President Biden tends to hammer on the theme of national unity, often in theological terms. On Memorial Day, he described the ongoing battle for the “soul of America,” a conflict between “our worst instincts — which we’ve seen of late — and our better angels. Between ‘Me first’ and ‘We the people.’” In January, in his Inaugural Address, he quoted St. Augustine: “A people was a multitude defined by the common objects of their love.”

That line appears in “The City of God,” in a chapter that laments the fate of a people who drift from heeding their better angels to obeying their inner demons — like denizens of the Roman Empire, which “declined into sanguinary seditions and then to social and civil wars, and so burst asunder or rotted off the bond of concord in which the health of a people consists, history shows,” St. Augustine wrote.

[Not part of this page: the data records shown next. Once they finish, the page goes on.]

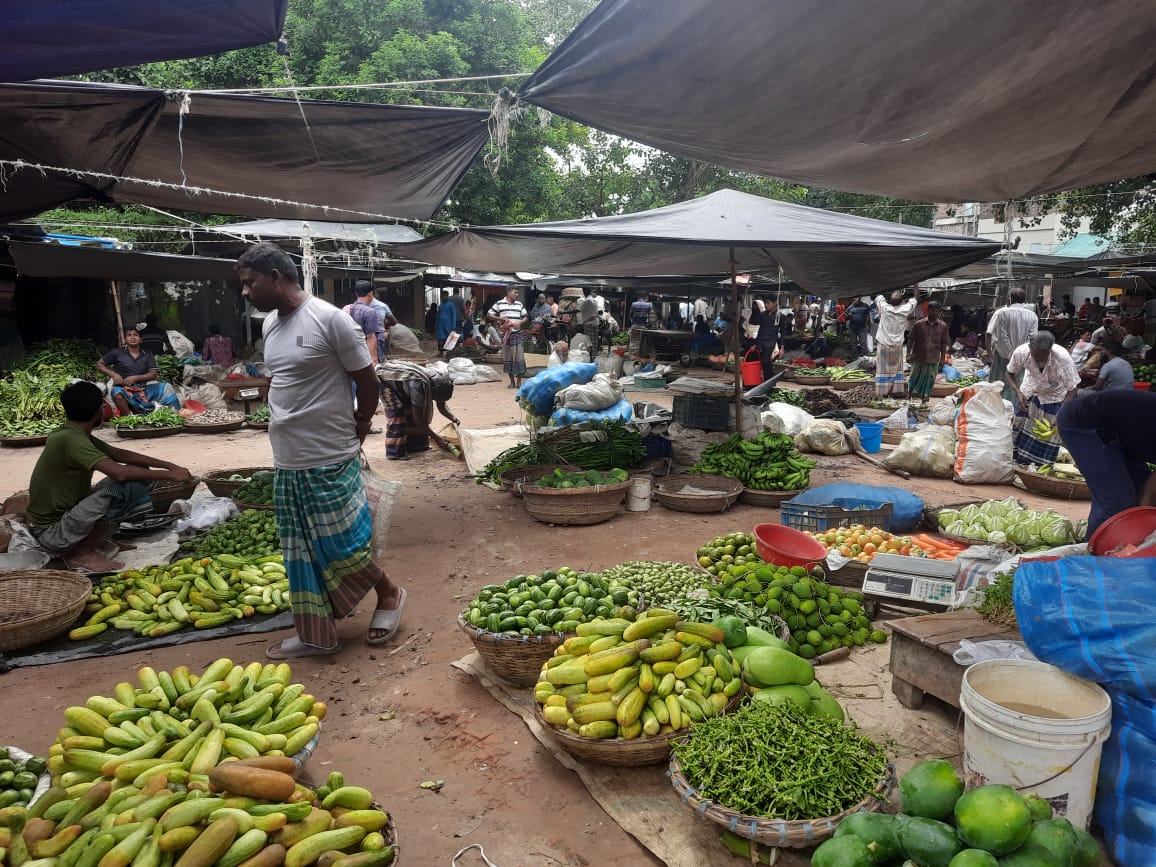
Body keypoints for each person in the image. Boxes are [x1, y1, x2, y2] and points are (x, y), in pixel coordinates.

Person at [237, 242, 405, 658]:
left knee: (344, 547)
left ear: (275, 277)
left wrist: (361, 425)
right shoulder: (270, 325)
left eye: (250, 282)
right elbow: (281, 379)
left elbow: (367, 381)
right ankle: (317, 632)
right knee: (301, 554)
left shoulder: (330, 320)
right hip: (287, 458)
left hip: (330, 453)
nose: (245, 291)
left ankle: (389, 593)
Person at [26, 381, 191, 572]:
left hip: (64, 519)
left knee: (138, 471)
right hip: (53, 532)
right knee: (129, 487)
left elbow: (120, 455)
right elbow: (120, 474)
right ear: (99, 410)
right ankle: (82, 554)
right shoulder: (72, 439)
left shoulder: (71, 433)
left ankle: (97, 541)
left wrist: (168, 466)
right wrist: (171, 475)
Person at [1058, 391, 1156, 534]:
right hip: (1084, 424)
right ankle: (1097, 548)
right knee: (1118, 506)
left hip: (1126, 441)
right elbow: (1148, 498)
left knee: (1136, 501)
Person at [1006, 331, 1081, 466]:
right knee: (1018, 427)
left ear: (1050, 349)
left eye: (1044, 356)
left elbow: (1072, 389)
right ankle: (1015, 461)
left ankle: (1039, 466)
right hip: (1029, 391)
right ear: (1030, 348)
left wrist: (1060, 413)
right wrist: (1018, 394)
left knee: (1048, 435)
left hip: (1054, 396)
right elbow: (1009, 373)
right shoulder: (1021, 353)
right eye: (1036, 356)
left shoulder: (1063, 359)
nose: (1040, 360)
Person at [377, 361, 459, 461]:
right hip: (384, 382)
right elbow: (418, 419)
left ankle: (416, 446)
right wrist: (438, 440)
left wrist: (453, 418)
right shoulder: (418, 386)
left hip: (403, 384)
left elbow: (441, 404)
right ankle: (394, 452)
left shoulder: (441, 383)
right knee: (398, 415)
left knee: (413, 411)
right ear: (432, 391)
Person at [96, 328, 182, 416]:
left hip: (144, 389)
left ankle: (175, 415)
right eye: (129, 335)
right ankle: (129, 418)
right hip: (124, 388)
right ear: (125, 340)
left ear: (141, 340)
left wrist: (135, 378)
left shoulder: (147, 353)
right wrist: (114, 375)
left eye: (136, 335)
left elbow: (153, 374)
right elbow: (99, 364)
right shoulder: (117, 352)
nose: (132, 337)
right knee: (116, 392)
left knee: (166, 387)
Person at [985, 287, 1039, 403]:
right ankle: (1014, 408)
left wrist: (1011, 354)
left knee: (998, 385)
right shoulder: (1033, 315)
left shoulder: (1003, 313)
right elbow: (1032, 338)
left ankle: (997, 407)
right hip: (1023, 357)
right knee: (1018, 384)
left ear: (1011, 298)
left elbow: (1003, 336)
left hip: (1003, 356)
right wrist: (1020, 354)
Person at [874, 290, 917, 397]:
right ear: (902, 301)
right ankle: (894, 391)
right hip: (897, 345)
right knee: (896, 369)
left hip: (884, 344)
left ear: (889, 300)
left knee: (883, 369)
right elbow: (916, 298)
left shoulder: (884, 307)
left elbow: (879, 295)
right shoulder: (905, 309)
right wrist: (915, 284)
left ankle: (882, 392)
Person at [908, 300, 951, 405]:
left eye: (937, 311)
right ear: (928, 310)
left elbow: (944, 344)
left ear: (939, 311)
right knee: (914, 377)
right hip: (918, 356)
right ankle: (909, 397)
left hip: (933, 357)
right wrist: (908, 354)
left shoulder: (943, 326)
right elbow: (911, 339)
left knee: (930, 379)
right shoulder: (919, 324)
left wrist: (942, 359)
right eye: (932, 310)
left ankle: (924, 400)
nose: (934, 313)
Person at [488, 286, 529, 389]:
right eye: (515, 292)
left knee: (519, 358)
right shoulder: (499, 303)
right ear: (509, 292)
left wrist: (520, 322)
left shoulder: (519, 304)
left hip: (517, 334)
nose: (517, 295)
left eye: (517, 293)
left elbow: (526, 317)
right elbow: (489, 314)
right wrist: (499, 318)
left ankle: (519, 381)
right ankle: (512, 382)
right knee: (508, 358)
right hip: (506, 335)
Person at [755, 299, 785, 380]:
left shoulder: (780, 316)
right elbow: (760, 329)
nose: (766, 305)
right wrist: (756, 343)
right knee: (764, 363)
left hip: (771, 342)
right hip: (762, 341)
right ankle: (768, 381)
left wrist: (782, 347)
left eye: (768, 303)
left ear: (775, 303)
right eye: (766, 303)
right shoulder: (763, 314)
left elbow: (783, 332)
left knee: (765, 361)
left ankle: (771, 380)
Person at [367, 286, 397, 361]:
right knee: (379, 357)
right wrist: (385, 323)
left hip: (366, 335)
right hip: (379, 334)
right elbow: (394, 321)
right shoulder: (383, 306)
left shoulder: (362, 305)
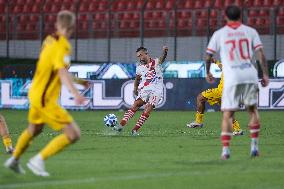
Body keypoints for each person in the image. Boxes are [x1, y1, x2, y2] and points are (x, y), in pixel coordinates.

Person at [4, 10, 86, 176]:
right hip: (45, 98)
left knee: (34, 129)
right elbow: (62, 71)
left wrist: (78, 81)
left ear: (57, 24)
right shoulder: (63, 45)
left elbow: (55, 69)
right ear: (72, 27)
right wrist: (75, 93)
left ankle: (14, 159)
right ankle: (38, 160)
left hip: (35, 92)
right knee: (73, 134)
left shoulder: (48, 40)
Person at [205, 5, 269, 160]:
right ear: (240, 16)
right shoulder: (250, 31)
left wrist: (208, 72)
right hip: (249, 73)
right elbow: (260, 54)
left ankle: (226, 151)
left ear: (225, 16)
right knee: (253, 110)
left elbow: (208, 56)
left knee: (227, 113)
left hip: (232, 75)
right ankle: (254, 147)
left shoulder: (219, 34)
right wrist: (265, 74)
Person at [113, 46, 168, 136]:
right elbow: (137, 79)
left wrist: (165, 52)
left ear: (146, 53)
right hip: (145, 90)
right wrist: (135, 88)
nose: (139, 58)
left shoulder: (156, 62)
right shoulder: (139, 67)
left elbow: (163, 58)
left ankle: (134, 130)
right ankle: (120, 125)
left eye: (141, 55)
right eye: (138, 56)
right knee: (136, 105)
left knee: (148, 108)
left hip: (156, 91)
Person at [186, 59, 243, 136]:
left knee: (200, 97)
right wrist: (216, 61)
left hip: (221, 92)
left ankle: (198, 121)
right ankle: (237, 129)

Over the past six months Mr. Biden has been warning us, in his frank and ecumenical way, that Americans have become a bunch of idol worshipers. He’s right. We have transformed political hatreds into a form of idolatry. A team of researchers analyzed a range of survey data and concluded that “out-party hate” now seems to shape American voting decisions more than race or religion do. “The foundational metaphor for political sectarianism is religion,” the researchers wrote in the journal Science last fall, based on “the moral correctness and superiority of one’s sect.” Political hatred has become Americans’ animating faith, a chief source of existential meaning.

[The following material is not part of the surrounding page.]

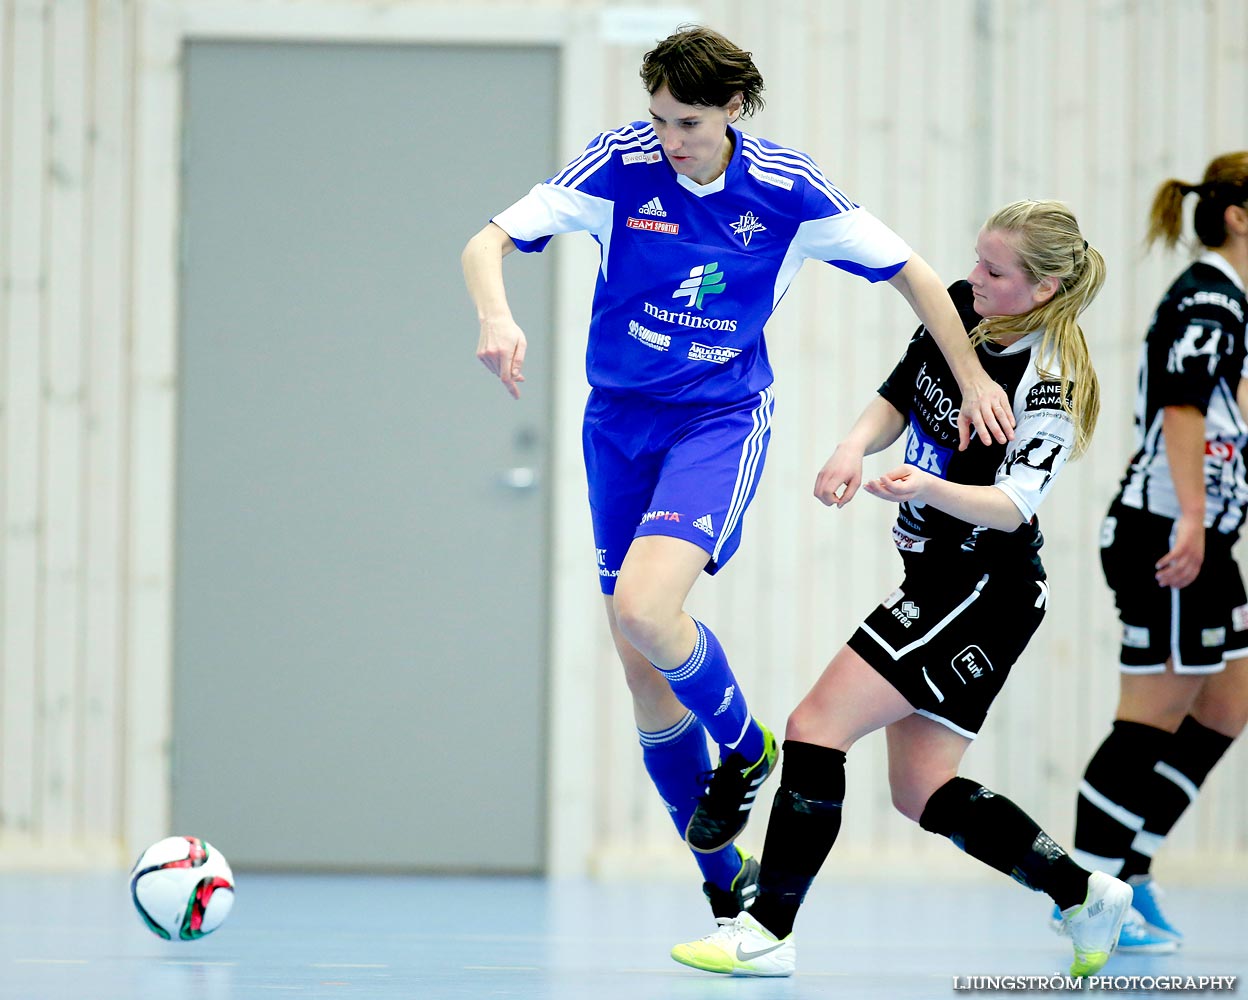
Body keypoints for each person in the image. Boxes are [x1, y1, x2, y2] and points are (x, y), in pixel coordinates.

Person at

The analogy between political sectarianism and religious faith goes only so far. I don’t mean to suggest that every crackpot political opinion deserves the status and legal protection of a religious doctrine or that all dogmatic mind-sets are morally equivalent. It should be possible to hold one party responsible for voter suppression and the Capitol riot while recognizing that pseudoreligious ideologies and purity cults have multiplied on both ends of the political spectrum. This is a commentary not just on the polarization of politics but also on the persistence of humans’ metaphysical needs, even in a secular age — and a nudge to reappraise our prophecies of apocalypse or salvation from a humbler perspective.

Every year another survey finds that fewer Americans are going to church for answers about the meaning of life. But sleeping in on Sundays doesn’t satisfy those old spiritual cravings: a hunger for a sense of control over their destinies and reassurance that they’re on the side of good against evil. “The aspiration to fullness can be met by building something into one’s life, some pattern of higher action or some meaning, or it can be met by connecting one’s life up with some greater reality or story,” the Catholic philosopher Charles Taylor wrote in “Sources of the Self.” “It would be a mistake to think that this kind of formulation has disappeared even for unbelievers in our world.”